As a measure of his ability to deliver in big situations, he batted a collective .313 in 58 career playoff games. The soon-to-be 42-year-old - his birthday is Feb. 5 - was a 12-time all-star, won 10 gold gloves and added four Silver Slugger awards.
He's looking to do some coaching work with the Blue Jays this spring and has launched his own clothing line of sports apparel with his wife Maria.
Quantrill's induction follows that of Larry Walker last year, part of a group of Canadians who were at the front end of the current golden era for Canucks in the majors.
The dependable right-handed set-up man ranks first among Canadian pitchers with 841 games in the majors, a total that leaves him 35th all-time in the big-leagues. He made 386 of those appearances with the Blue Jays from 1996-2001, going 30-34 with 15 saves and a 3.67 ERA.
Over 14 seasons with Boston, Philadelphia, Toronto, the Dodgers, Yankees and San Diego, he was 68-78 with a 3.88 ERA over 1,255 2-3 innings.
"The thing I'm most proud of is the amount of work I did over my career fairly consistently," he said. "I tell young players if they want to focus on one single stat as a relief pitcher, it's the number of games because if you're not pitching well, or of you have a bad ERA, there's a very good chance you won't be in 80-plus games."
Quantrill is now part of the national junior team's coaching staff and is finding his work with the youngsters very rewarding.
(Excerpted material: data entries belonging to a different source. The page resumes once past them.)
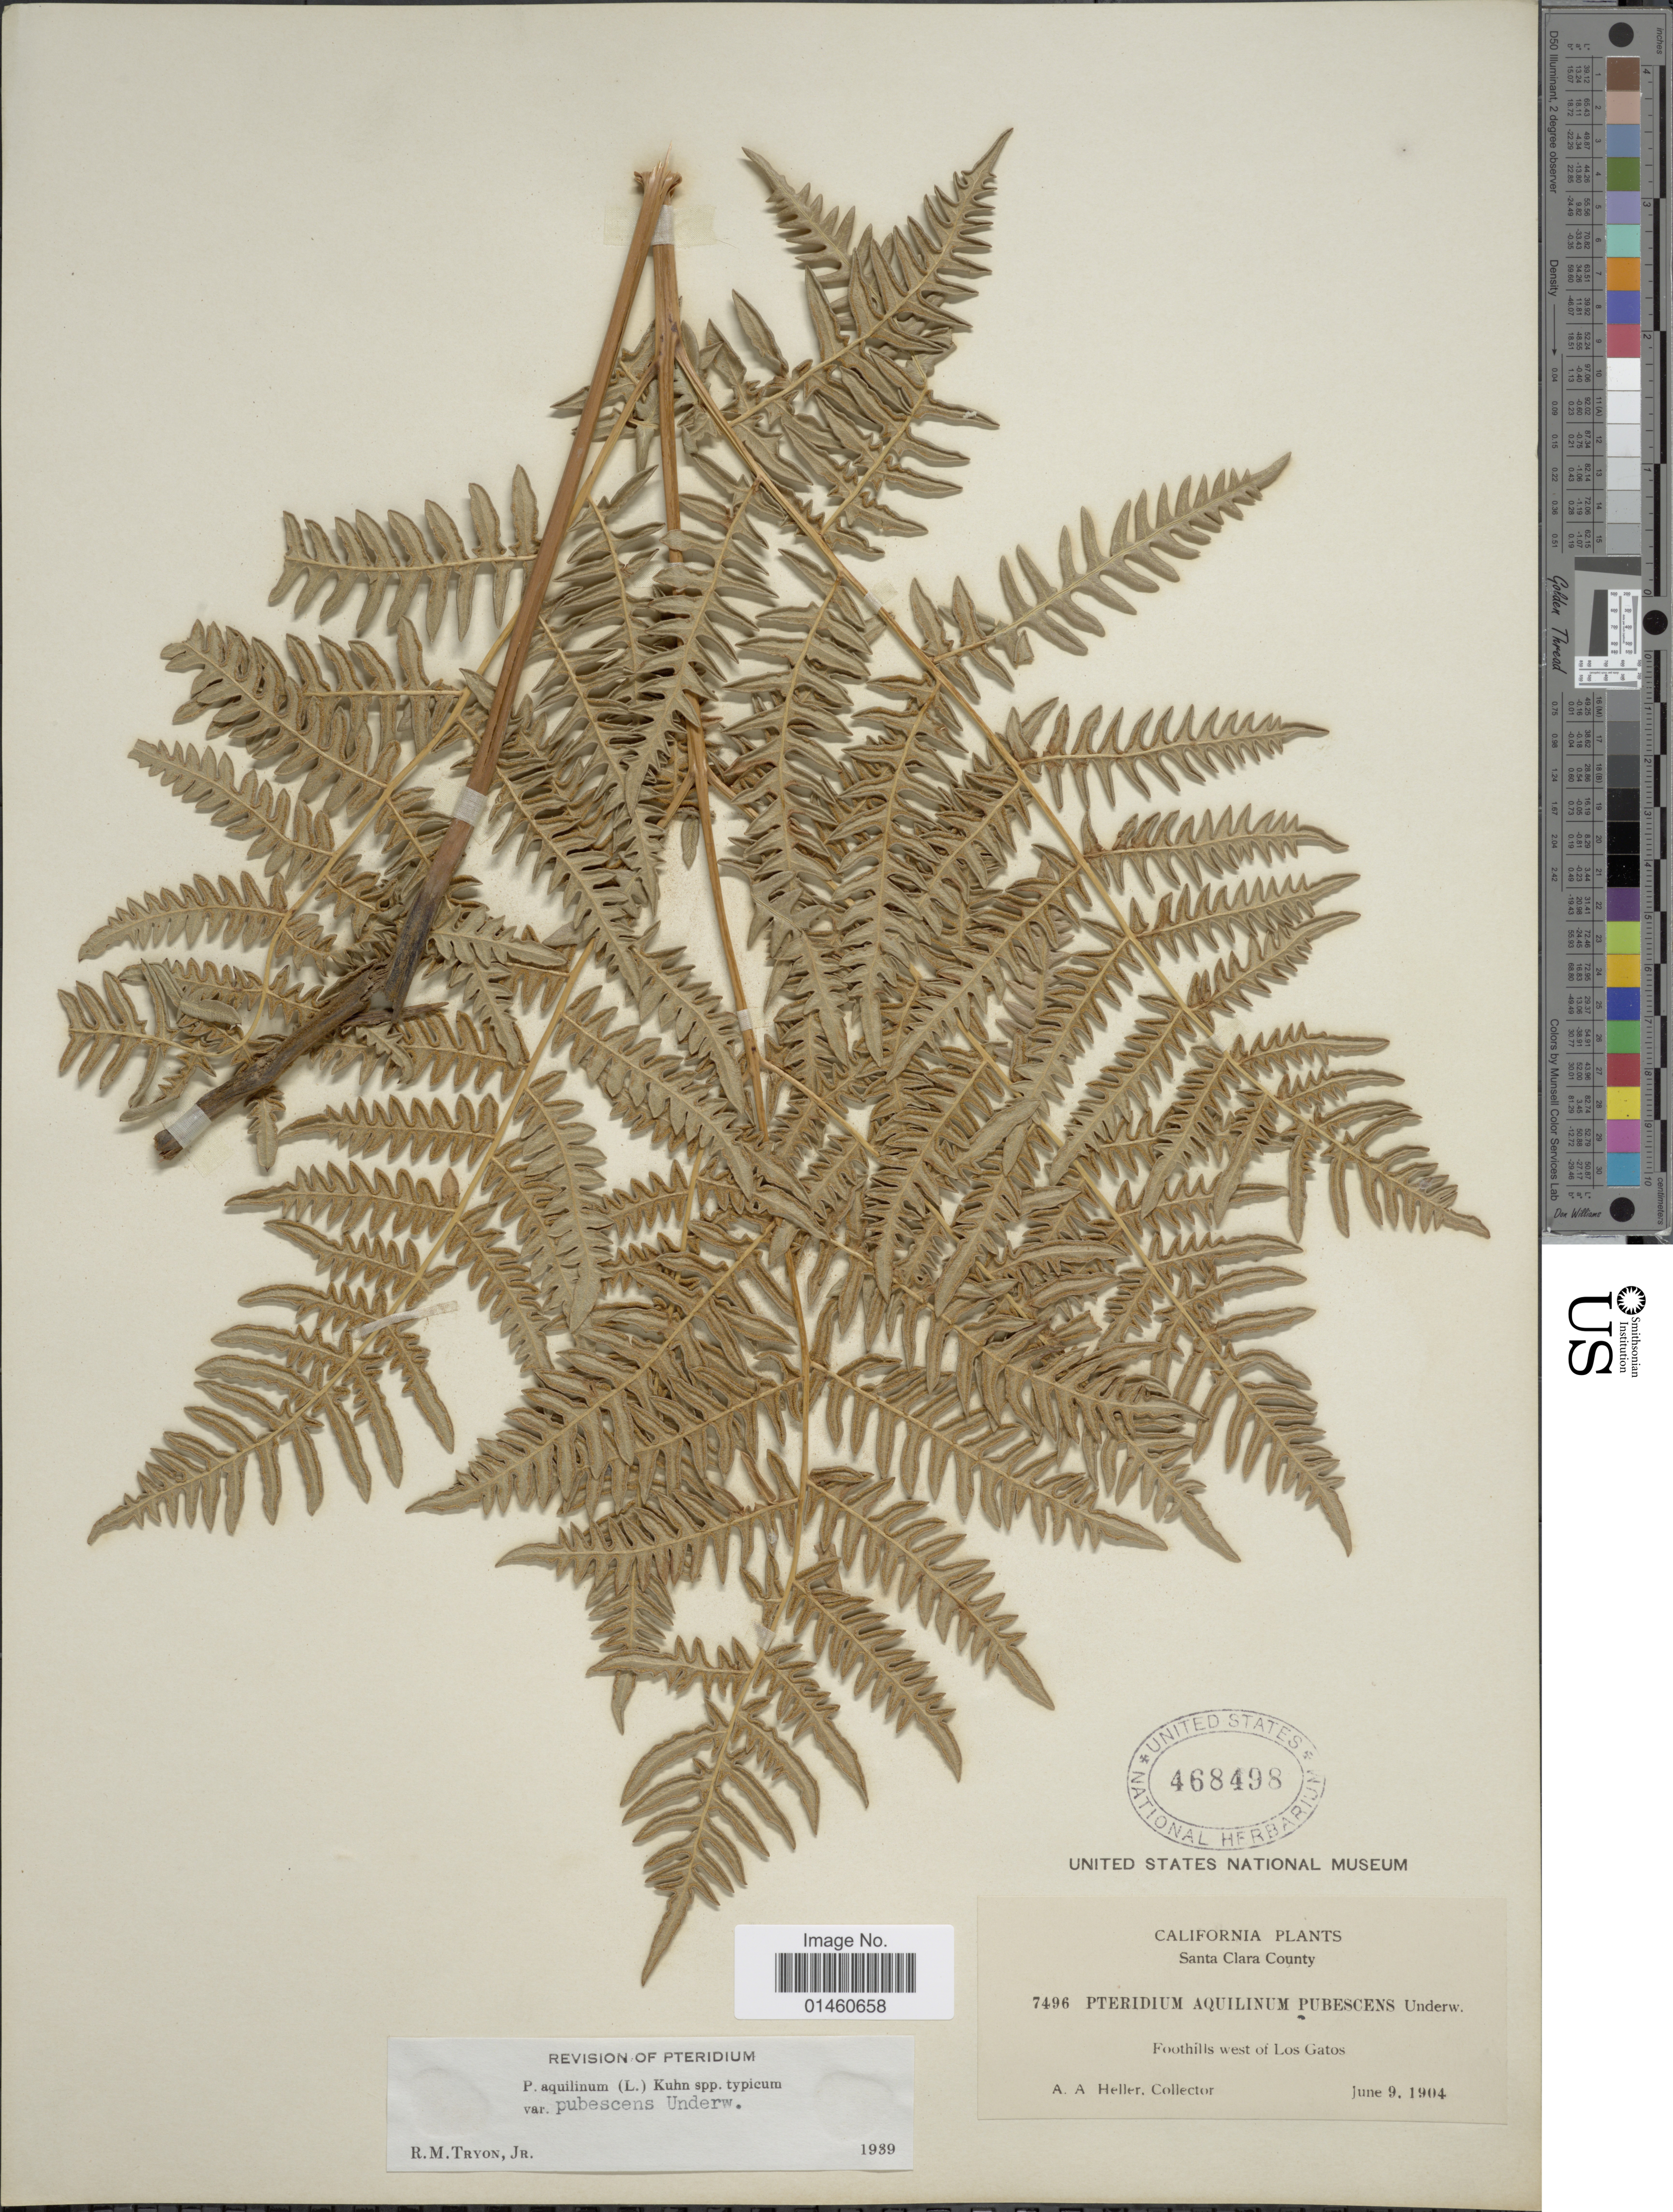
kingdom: Plantae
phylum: Tracheophyta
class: Polypodiopsida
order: Polypodiales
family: Dennstaedtiaceae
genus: Pteridium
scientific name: Pteridium pubescens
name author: (Underw.) Christenh.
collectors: A. A. Heller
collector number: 7496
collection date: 1904-06-09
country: United States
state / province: California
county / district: Santa Clara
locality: Santa Clara County, foothills west of Los Gatos.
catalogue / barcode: US 468498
He's also impressed with how baseball has changed north of the border.
"It's wonderful to see how much it's grown in Canada and that so many young men in Canada are getting opportunities," he said. "The real reason that happens is because of the Larry Walkers and now the Justin Morneaus, Matty Stairs, it's the big-name players.
"That's who grabs the attention and really brings our kids into he game, and we've got tons of wonderful athletes up here it's just that hockey kind of takes over."
Roth loved both hockey and baseball and worked as a statistician for the NHL at night while selling ties during the day, according to his son Michael.
He broke into the majors in 1947 when he was hired by legendary Dodgers owner Branch Rickey, in part because he intrigued his boss by explaining how to use stats to determine matchups, and in arguing why on-base percentage was more important than batting average.
"He had a passion for baseball and statistics and just started keeping track of things and began developing his views," said Michael Roth. "When he had an appointment with Rickey he had some charts, expressed his views to him and basically Rickey said they'd give it a shot."
Clark Griffith, the son of Calvin, laughed at how much his dad disliked the work of Roth and his ilk.
Born Calvin Robertson in Montreal in 1911, he was the nephew of another Clark Griffith, the former big-leaguer and owner of the Washington Senators. He was adopted by his uncle in 1924 after his father Jimmy Robertson died.
He worked his way up the Senators organization and was handed ownership of the team after his uncle's death in 1955. Griffith moved the Senators to Minneapolis in 1961 and served as president and principal owner of the Twins for 24 years.
"Calvin hated the analysis that went on. He preferred rather a seat of the pants, eyeballing type of analysis," said the younger Clark Griffith. "I'm very pleased that a sabrmetrician is being honoured, I think it's a very important part of the game."
Calvin Griffith sold the Twins to the late Carl Pohlad for $38-million in 1984, something he later regretted.
"The rise in player salaries shocked him, he predicted this would be a problem," said Clark Griffith. "He was constantly in shock by that. He was also surprised by the incredible rise in baseball revenues. About the time he died in 1999, he actually admitted to me if he had knowledge of the rise in revenues he never would have sold the team.
"He was a great Twins fan right to the end."